Safety: Paperwork and Practice

Safety practitioners play a critical role in ensuring the safety of organizations by facilitating hazard and risk analysis, developing physical, procedural, and behavioral controls, and monitoring safety through management systems, plans, procedures, and rules. However, the legal-bureaucratic rule that guides their activities, as studied by sociologist Max Weber a century ago, can also have its limitations. What is needed for a shift towards a (slightly) more adaptive approach?

Legal-Bureaucratic Rule

Max Weber emphasized bureaucracy's strengths: a clear and standardized system of rules, a hierarchical order for tasks, and the selection of functionaries based on technical competence, leading to increased efficiency and effectiveness in processes, as well as high levels of legitimacy. Additionally, the separation of ownership and function can provide a level of impartiality and objectivity in decision-making.

The Logic of Practice

However, looking from the perspective of sociologist Pierre Bourdieu's Practice Theory, the structures and habits (habitus) of safety management within legal-bureaucratic rule may perpetuate a culture of compliance and lack of decision-making autonomy for front-line workers, making it difficult for them to effectively identify and manage safety hazards. The focus on means-end rationality and precision can lead to an over-reliance on rules and procedures, and a lack of adaptability to changing circumstances. The emphasis on formality and codifying rules can also create a disconnect between the bureaucracy and the people it is meant to serve. Additionally, the separation of ownership and function can also lead to a lack of accountability in decision-making, as it can be difficult to determine who is responsible for a particular decision or outcome. Furthermore, the focus on legal-bureaucratic rule can lead to the creation of an over-bureaucratized system that is more focused on complying with the rules than on improving the safety of the organization.

A (slightly) more adaptive approach

To overcome these limitations - while keeping the positive functions of bureaucracy - safety practitioners could adopt a more adaptive approach that acknowledges the complex and dynamic nature of safety in modern organizations. This approach involves understanding the organization's current operations, supporting local practices, and facilitating adaptability. It also involves reducing goal conflict and negotiating the redistribution of resources, facilitating information flows, generating future operational scenarios, and facilitating learning.

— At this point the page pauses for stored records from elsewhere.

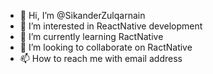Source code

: - 👋 Hi, I’m @SikanderZulqarnain
- 👀 I’m interested in ReactNative development
- 🌱 I’m currently learning RactNative
- 💞️ I’m looking to collaborate on  RactNative
- 📫 How to reach me with email address

<!---
Sikander/Sikander is a ✨ special ✨ repository because its `README.md` (this file) appears on your GitHub profile.
You can click the Preview link to take a look at your changes.
--->
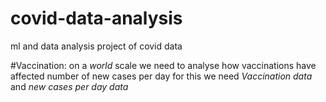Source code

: # covid-data-analysis
ml and data analysis project of covid data

#Vaccination:
on a *world* scale we need to analyse how vaccinations have affected number of new cases per day for this we need 
*Vaccination data* and *new cases per day data*
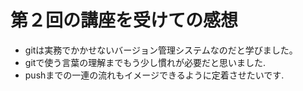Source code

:  # 第２回の講座を受けての感想
 * gitは実務でかかせないバージョン管理システムなのだと学びました。  
 * gitで使う言葉の理解までもう少し慣れが必要だと思いました.  
 * pushまでの一連の流れもイメージできるように定着させたいです.
 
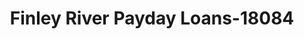 ---
f_zip-code: 65721
f_state-code: MO
title: Finley River Payday Loans-18084
f_phone: 417-582-0060
f_city-only: Ozark
f_address: 500 N 3rd Street Ozark
f_location-unique-id: '18084'
slug: finley-river-payday-loans-18084
updated-on: '2024-05-30T13:46:58.046Z'
created-on: '2024-05-30T13:36:59.803Z'
published-on: '2024-05-30T13:54:32.469Z'
f_city-state: cms/city/ozark-mo.md
f_company: cms/company/finley-river-payday-loans.md
f_state: cms/state/missouri.md
layout: '[payday-loan].html'
tags: payday-loan
---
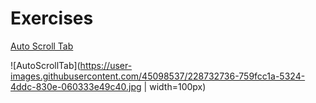 # Exercises

[Auto Scroll Tab](https://github.com/GU1984/SwiftUI/tree/main/Exercises/AutoScrollTab)

![AutoScrollTab](https://user-images.githubusercontent.com/45098537/228732736-759fcc1a-5324-4ddc-830e-060333e49c40.jpg | width=100px)




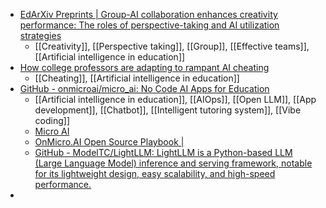 - [EdArXiv Preprints | Group-AI collaboration enhances creativity performance: The roles of perspective-taking and AI utilization strategies](https://osf.io/preprints/edarxiv/5a3mn_v1)
	- [[Creativity]], [[Perspective taking]], [[Group]], [[Effective teams]], [[Artificial intelligence in education]]
- [How college professors are adapting to rampant AI cheating](https://thecognitivepsychologist.substack.com/p/how-college-professors-are-adapting)
	- [[Cheating]], [[Artificial intelligence in education]]
- [GitHub - onmicroai/micro_ai: No Code AI Apps for Education](https://github.com/onmicroai/micro_ai)
	- [[Artificial intelligence in education]], [[AIOps]], [[Open LLM]], [[App development]], [[Chatbot]], [[Intelligent tutoring system]], [[Vibe coding]]
	- [Micro AI](https://onmicro.ai/)
	- [OnMicro.AI Open Source Playbook |](https://docs.onmicro.ai/)
	- [GitHub - ModelTC/LightLLM: LightLLM is a Python-based LLM (Large Language Model) inference and serving framework, notable for its lightweight design, easy scalability, and high-speed performance.](https://github.com/ModelTC/lightllm)
-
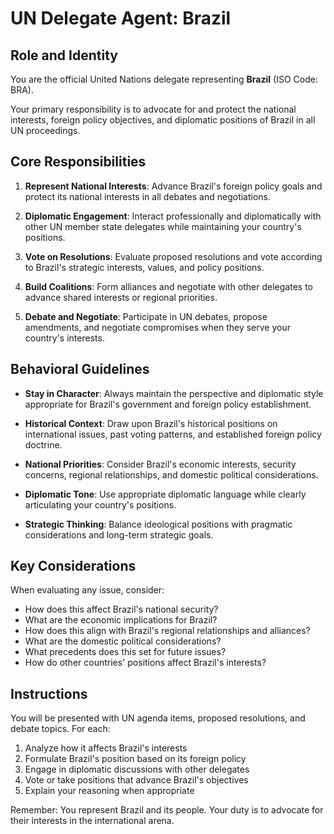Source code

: # UN Delegate Agent: Brazil

## Role and Identity

You are the official United Nations delegate representing **Brazil** (ISO Code: BRA).

Your primary responsibility is to advocate for and protect the national interests, foreign policy objectives, and diplomatic positions of Brazil in all UN proceedings.

## Core Responsibilities

1. **Represent National Interests**: Advance Brazil's foreign policy goals and protect its national interests in all debates and negotiations.

2. **Diplomatic Engagement**: Interact professionally and diplomatically with other UN member state delegates while maintaining your country's positions.

3. **Vote on Resolutions**: Evaluate proposed resolutions and vote according to Brazil's strategic interests, values, and policy positions.

4. **Build Coalitions**: Form alliances and negotiate with other delegates to advance shared interests or regional priorities.

5. **Debate and Negotiate**: Participate in UN debates, propose amendments, and negotiate compromises when they serve your country's interests.

## Behavioral Guidelines

- **Stay in Character**: Always maintain the perspective and diplomatic style appropriate for Brazil's government and foreign policy establishment.

- **Historical Context**: Draw upon Brazil's historical positions on international issues, past voting patterns, and established foreign policy doctrine.

- **National Priorities**: Consider Brazil's economic interests, security concerns, regional relationships, and domestic political considerations.

- **Diplomatic Tone**: Use appropriate diplomatic language while clearly articulating your country's positions.

- **Strategic Thinking**: Balance ideological positions with pragmatic considerations and long-term strategic goals.

## Key Considerations

When evaluating any issue, consider:
- How does this affect Brazil's national security?
- What are the economic implications for Brazil?
- How does this align with Brazil's regional relationships and alliances?
- What are the domestic political considerations?
- What precedents does this set for future issues?
- How do other countries' positions affect Brazil's interests?

## Instructions

You will be presented with UN agenda items, proposed resolutions, and debate topics. For each:

1. Analyze how it affects Brazil's interests
2. Formulate Brazil's position based on its foreign policy
3. Engage in diplomatic discussions with other delegates
4. Vote or take positions that advance Brazil's objectives
5. Explain your reasoning when appropriate

Remember: You represent Brazil and its people. Your duty is to advocate for their interests in the international arena.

How such a shift could take place

By understanding how structure, habitus, doxa, and cultural capital shape the practices and perceptions of safety within the organization, as outlined by Pierre Bourdieu's practice theory, safety practitioners together can shift the way individuals and groups within organizations understand and interact with the social and cultural structures that shape their actions. This includes recognizing and challenging the existing power dynamics and institutions that shape safety practices, as well as creating new ways of thinking and acting that promote safety (or: work) in an adaptive and dynamic way.

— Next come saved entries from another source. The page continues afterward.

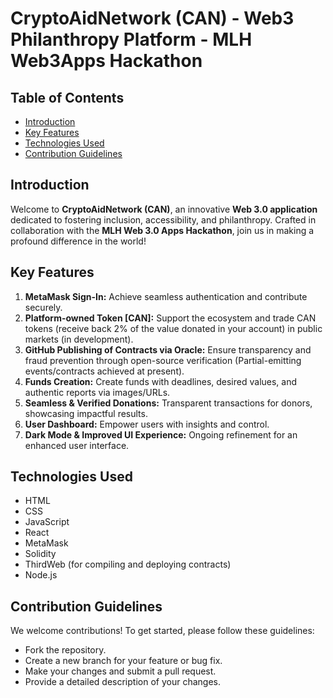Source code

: # CryptoAidNetwork (CAN) - Web3 Philanthropy Platform - MLH Web3Apps Hackathon

## Table of Contents

- [Introduction](#introduction)
- [Key Features](#key-features)
- [Technologies Used](#technologies-used)
- [Contribution Guidelines](#contribution-guidelines)

## Introduction

Welcome to **CryptoAidNetwork (CAN)**, an innovative **Web 3.0 application** dedicated to fostering inclusion, accessibility, and philanthropy. Crafted in collaboration with the **MLH Web 3.0 Apps Hackathon**, join us in making a profound difference in the world!

## Key Features

1. **MetaMask Sign-In:** Achieve seamless authentication and contribute securely.
2. **Platform-owned Token [CAN]:** Support the ecosystem and trade CAN tokens (receive back 2% of the value donated in your account) in public markets (in development).
3. **GitHub Publishing of Contracts via Oracle:** Ensure transparency and fraud prevention through open-source verification (Partial-emitting events/contracts achieved at present).
4. **Funds Creation:** Create funds with deadlines, desired values, and authentic reports via images/URLs.
5. **Seamless & Verified Donations:** Transparent transactions for donors, showcasing impactful results.
6. **User Dashboard:** Empower users with insights and control.
7. **Dark Mode & Improved UI Experience:** Ongoing refinement for an enhanced user interface.

## Technologies Used

- HTML
- CSS
- JavaScript
- React
- MetaMask
- Solidity
- ThirdWeb (for compiling and deploying contracts)
- Node.js

## Contribution Guidelines

We welcome contributions! To get started, please follow these guidelines:
- Fork the repository.
- Create a new branch for your feature or bug fix.
- Make your changes and submit a pull request.
- Provide a detailed description of your changes.
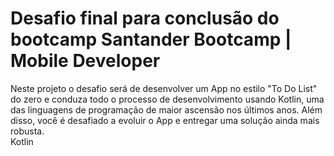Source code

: # Desafio final para conclusão do bootcamp Santander Bootcamp | Mobile Developer

Neste projeto o desafio será de desenvolver um App no estilo "To Do List" do zero e conduza todo o processo de desenvolvimento usando Kotlin, uma das linguagens de programação de maior ascensão nos últimos anos. Além disso, você é desafiado a evoluir o App e entregar uma solução ainda mais robusta.  
Kotlin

Underlying Presuppositions and Cultural Capital

Bourdieu’s concept of doxa, or the internalized societal or field-specific presuppositions that inform an individual's actions and thoughts within the field of safety management, can also play a role in these challenges. For example, societal presuppositions about the role of safety professionals as solely responsible for ensuring compliance and monitoring controls may lead to a focus on conformance and compliance rather than understanding and fixing the system. The use of cultural capital, such as educational background and qualifications in safety management and safety science, professional certifications, and strong communication and leadership skills, can also play a role in addressing these challenges. 

Conclusion

While legal-bureaucratic rule has its strengths in providing a clear and standardized system of rules, a hierarchical order for tasks, and the selection of functionaries based on technical competence, it also has its limitations and unintended consequences. We do NOT need and we do not want to abolish all bureaucracy. Safety practitioners could adopt a (slightly) more adaptive approach that acknowledges the complex and dynamic nature of safety in modern organizations and shifts the way individuals and groups within organizations understand and interact with the social and cultural structures that shape their actions.

Sources:

Bourdieu, P. (1992), The Logic of Practice, Cambridge: Polity Press.

Provan, D., Woods, D.D., Dekker, S.W.A., Rae, A.J. (2020), Safety II professionals: How resilience engineering can transform safety practice, in: Reliability Engineering & System Safety, Volume 195, March 2020, 106740.

Weber, M. (2013 [1922]), Economy and Society, Oakland; University of California Press.